Your reply should consist of the entries, copied exactly and stripped of images.

◆ INFORMATION SUPPLIED
[Start of section]

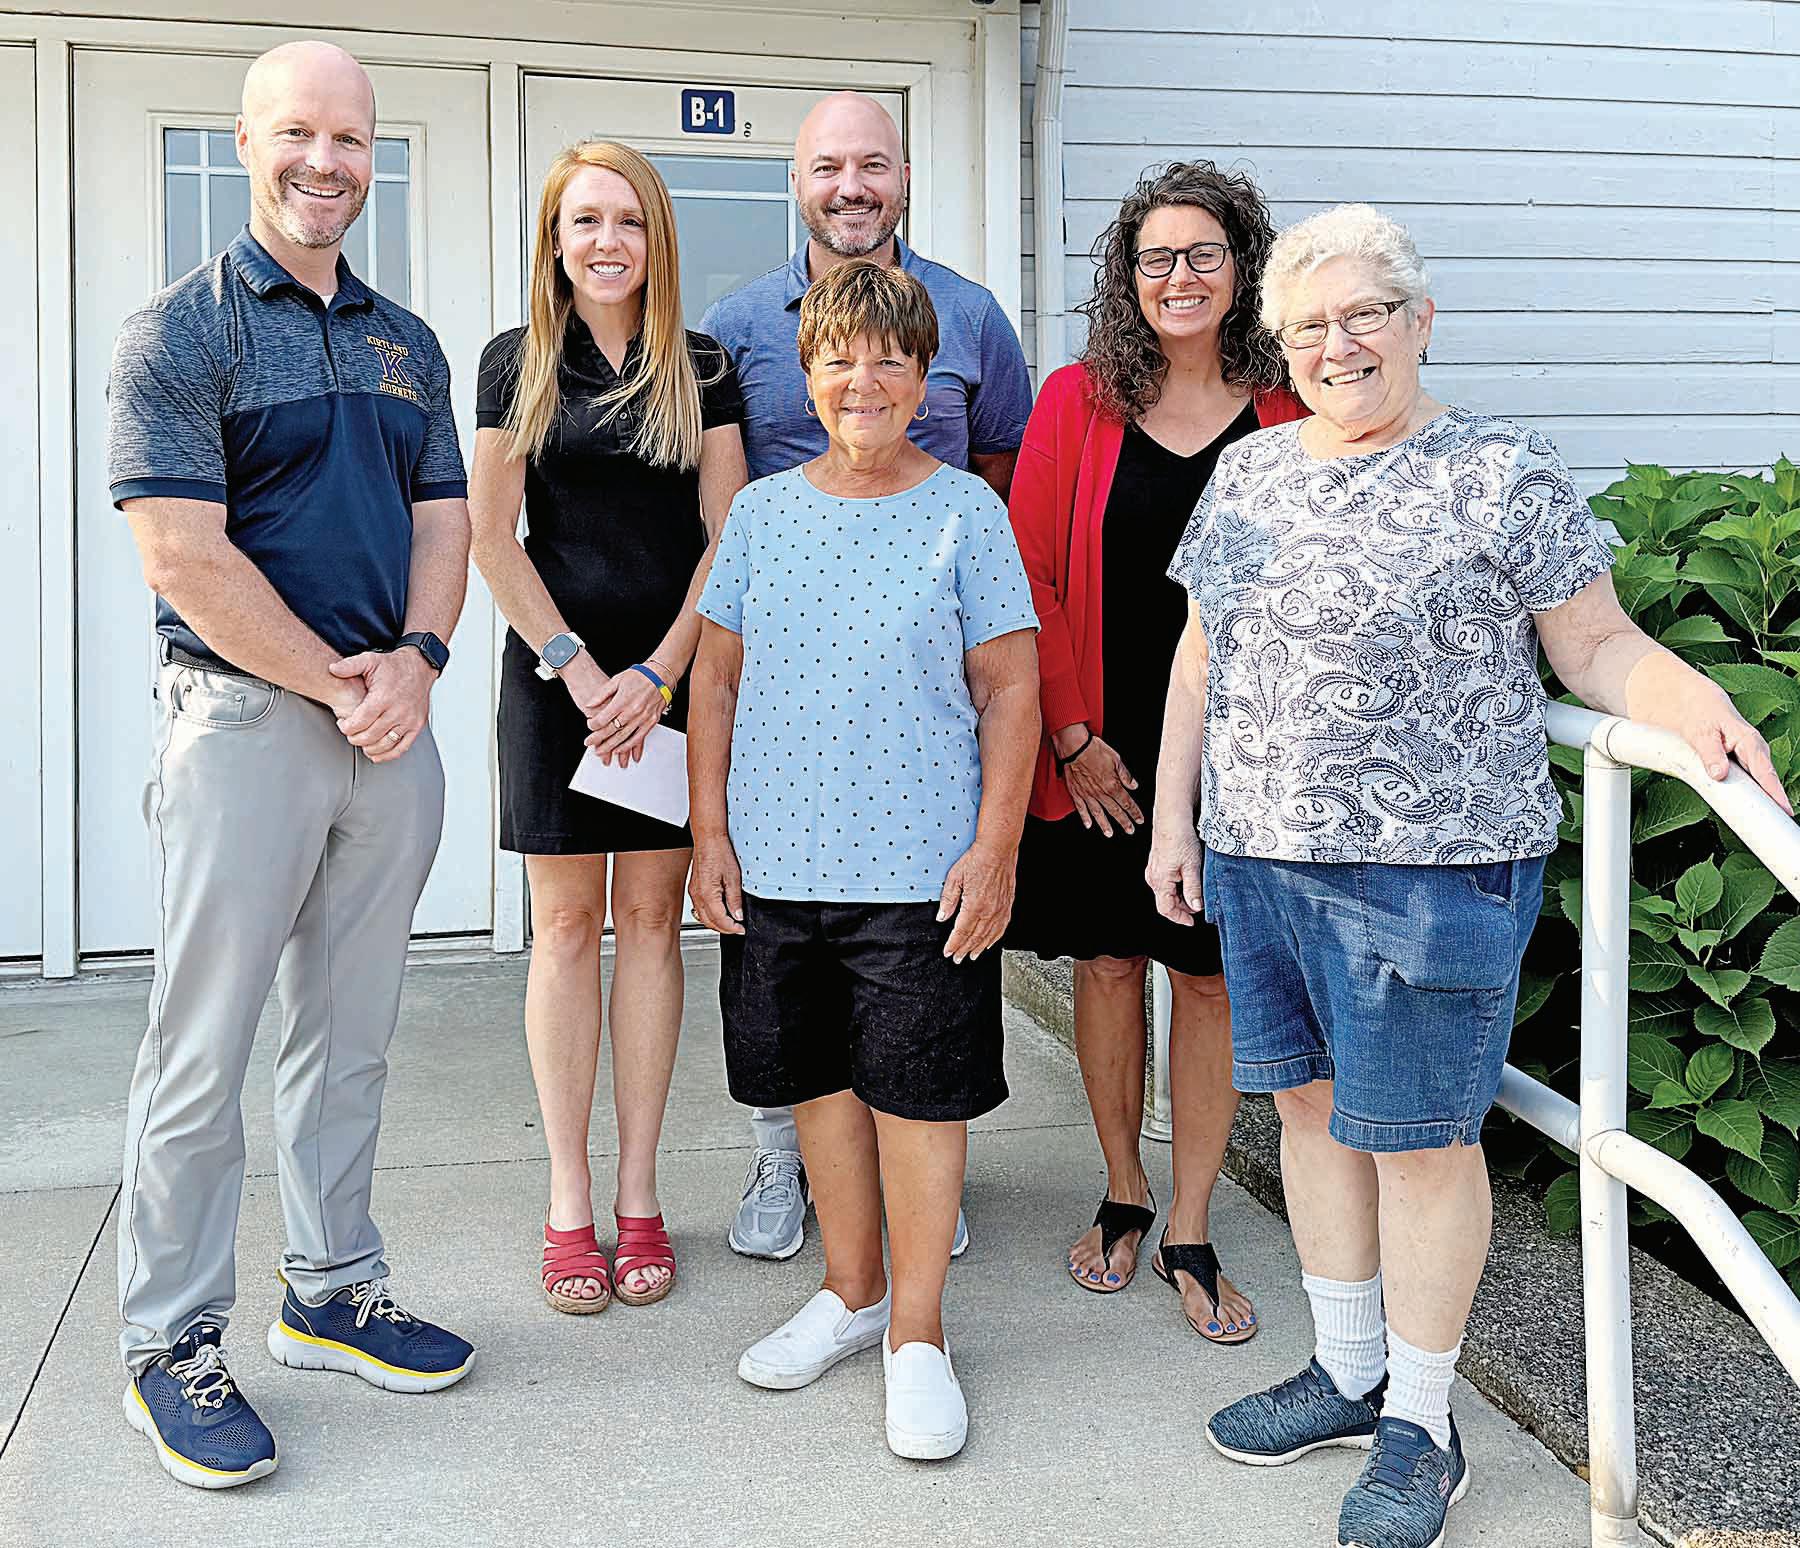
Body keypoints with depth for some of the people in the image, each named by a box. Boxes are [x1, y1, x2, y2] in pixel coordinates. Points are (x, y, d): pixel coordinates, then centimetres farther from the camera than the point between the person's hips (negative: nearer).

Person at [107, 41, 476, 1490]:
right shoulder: (179, 332, -4)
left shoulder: (407, 344, 15)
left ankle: (334, 1290, 28)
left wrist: (416, 659, -8)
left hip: (394, 732, 6)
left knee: (350, 1035, 14)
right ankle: (172, 1344, 14)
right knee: (204, 1052, 0)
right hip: (244, 720, -5)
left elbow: (444, 521, 11)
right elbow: (186, 558, -13)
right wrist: (339, 681, -11)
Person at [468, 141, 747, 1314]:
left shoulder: (702, 370, 6)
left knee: (651, 920, 3)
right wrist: (577, 667, -7)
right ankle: (569, 1203, 10)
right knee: (566, 927, 2)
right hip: (556, 675, 0)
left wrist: (658, 673, -8)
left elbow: (728, 538, 2)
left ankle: (639, 1196, 13)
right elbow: (493, 538, 1)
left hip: (673, 676, 1)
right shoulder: (518, 364, 5)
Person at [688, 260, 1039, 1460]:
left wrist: (996, 847, -8)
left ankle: (917, 1335, 17)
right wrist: (711, 832, 4)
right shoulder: (762, 513, 7)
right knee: (819, 1080, 14)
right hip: (779, 864, 4)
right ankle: (852, 1294, 32)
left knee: (919, 1092, 2)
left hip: (921, 868, -3)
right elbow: (718, 680, 11)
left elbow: (1010, 691, -2)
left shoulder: (965, 511, -2)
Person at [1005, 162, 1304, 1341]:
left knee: (1212, 978, 5)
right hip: (1101, 751, 0)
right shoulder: (1076, 401, 0)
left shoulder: (1287, 414, 1)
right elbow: (1031, 579, -1)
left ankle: (1190, 1234, 18)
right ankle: (1124, 1195, 29)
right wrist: (1071, 734, -6)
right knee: (1109, 963, 9)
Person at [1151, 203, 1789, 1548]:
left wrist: (1692, 698, -24)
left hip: (1429, 867, -6)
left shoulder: (1504, 475, -6)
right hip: (1257, 856, 6)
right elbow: (1203, 657, 16)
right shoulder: (1247, 473, 11)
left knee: (1416, 1133, 1)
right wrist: (1173, 819, 13)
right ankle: (1348, 1373, 31)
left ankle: (1422, 1426, 18)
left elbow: (1596, 644, -5)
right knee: (1312, 1102, 14)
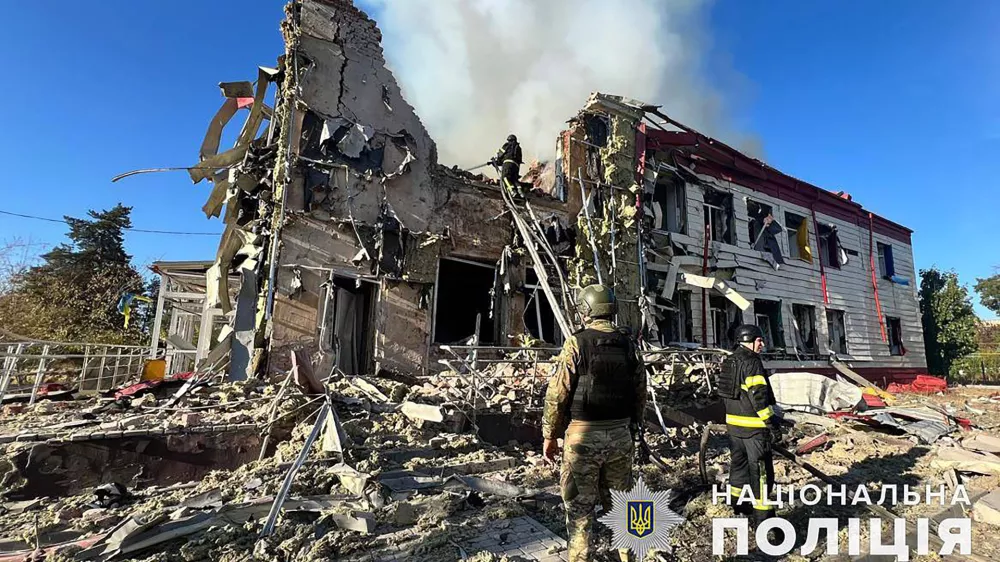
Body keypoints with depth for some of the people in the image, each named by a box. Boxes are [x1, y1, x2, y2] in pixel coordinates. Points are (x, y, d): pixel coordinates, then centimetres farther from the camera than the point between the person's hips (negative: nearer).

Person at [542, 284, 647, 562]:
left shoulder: (577, 343, -12)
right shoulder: (629, 343, 3)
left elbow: (557, 393, -12)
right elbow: (640, 392, 8)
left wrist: (550, 435, -2)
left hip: (584, 435, -5)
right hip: (620, 434, 5)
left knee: (579, 506, 8)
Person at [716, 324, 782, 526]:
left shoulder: (729, 363, 11)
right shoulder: (752, 362, -17)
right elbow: (759, 397, -22)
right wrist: (773, 424, -18)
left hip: (733, 424, 9)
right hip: (754, 427, -9)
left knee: (739, 464, 20)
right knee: (761, 471, -1)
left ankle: (739, 506, 33)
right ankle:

[End of section]

◆ TASK SOLUTION
Body keypoints with depth for some of the people in the image, each named by a box. Boxes are [x1, y1, x2, y2] in pixel coordinates. Points are (x, y, d): pixel coordinates, then centimetres farther from the camera than the point between the person's hips (negative: nearer).

Person at [107, 41, 476, 1490]:
right shoulder: (179, 332, -4)
left shoulder: (407, 344, 15)
left ankle: (334, 1290, 28)
left wrist: (416, 659, -8)
left hip: (394, 732, 6)
left knee: (350, 1035, 14)
right ankle: (172, 1344, 14)
right knee: (204, 1052, 0)
right hip: (244, 720, -5)
left elbow: (444, 521, 11)
right elbow: (186, 558, -13)
right wrist: (339, 681, -11)
Person at [468, 141, 747, 1314]:
left shoulder: (702, 370, 6)
left knee: (651, 920, 3)
right wrist: (577, 667, -7)
right ankle: (569, 1203, 10)
right knee: (566, 927, 2)
right hip: (556, 675, 0)
left wrist: (658, 673, -8)
left elbow: (728, 538, 2)
left ankle: (639, 1196, 13)
right elbow: (493, 538, 1)
left hip: (673, 676, 1)
right shoulder: (518, 364, 5)
Person at [688, 260, 1039, 1460]:
left wrist: (996, 847, -8)
left ankle: (917, 1335, 17)
right wrist: (711, 832, 4)
right shoulder: (762, 513, 7)
right knee: (819, 1080, 14)
right hip: (779, 864, 4)
right ankle: (852, 1294, 32)
left knee: (919, 1092, 2)
left hip: (921, 868, -3)
right elbow: (718, 680, 11)
left elbow: (1010, 691, -2)
left shoulder: (965, 511, -2)
Person at [1005, 162, 1304, 1341]:
left knee: (1212, 978, 5)
right hip: (1101, 751, 0)
right shoulder: (1076, 401, 0)
left shoulder: (1287, 414, 1)
right elbow: (1031, 579, -1)
left ankle: (1190, 1234, 18)
right ankle: (1124, 1195, 29)
right wrist: (1071, 734, -6)
right knee: (1109, 963, 9)
Person at [1151, 203, 1789, 1548]:
left wrist: (1692, 698, -24)
left hip: (1429, 867, -6)
left shoulder: (1504, 475, -6)
right hip: (1257, 856, 6)
right elbow: (1203, 657, 16)
right shoulder: (1247, 473, 11)
left knee: (1416, 1133, 1)
right wrist: (1173, 819, 13)
right ankle: (1348, 1373, 31)
left ankle: (1422, 1426, 18)
left elbow: (1596, 644, -5)
right knee: (1312, 1102, 14)
Body keypoints with depth for some of the people in the image, each named by a box. Boxes are [x1, y1, x2, y2] in pixel coordinates. Points are (x, y, d): pixel coordinates, then centimetres farther from the camera than the point between the person's hips (negative: nearer).

Person at [542, 284, 647, 562]:
left shoulder: (577, 343, -12)
right shoulder: (629, 343, 3)
left elbow: (557, 393, -12)
right elbow: (640, 392, 8)
left wrist: (550, 435, -2)
left hip: (584, 435, -5)
right hip: (620, 434, 5)
left knee: (579, 506, 8)
Person at [716, 324, 782, 526]:
left shoulder: (729, 363, 11)
right shoulder: (752, 362, -17)
right elbow: (759, 397, -22)
right wrist: (773, 424, -18)
left hip: (733, 424, 9)
right hip: (754, 427, -9)
left knee: (739, 464, 20)
right knee: (761, 471, -1)
left ankle: (739, 506, 33)
right ankle:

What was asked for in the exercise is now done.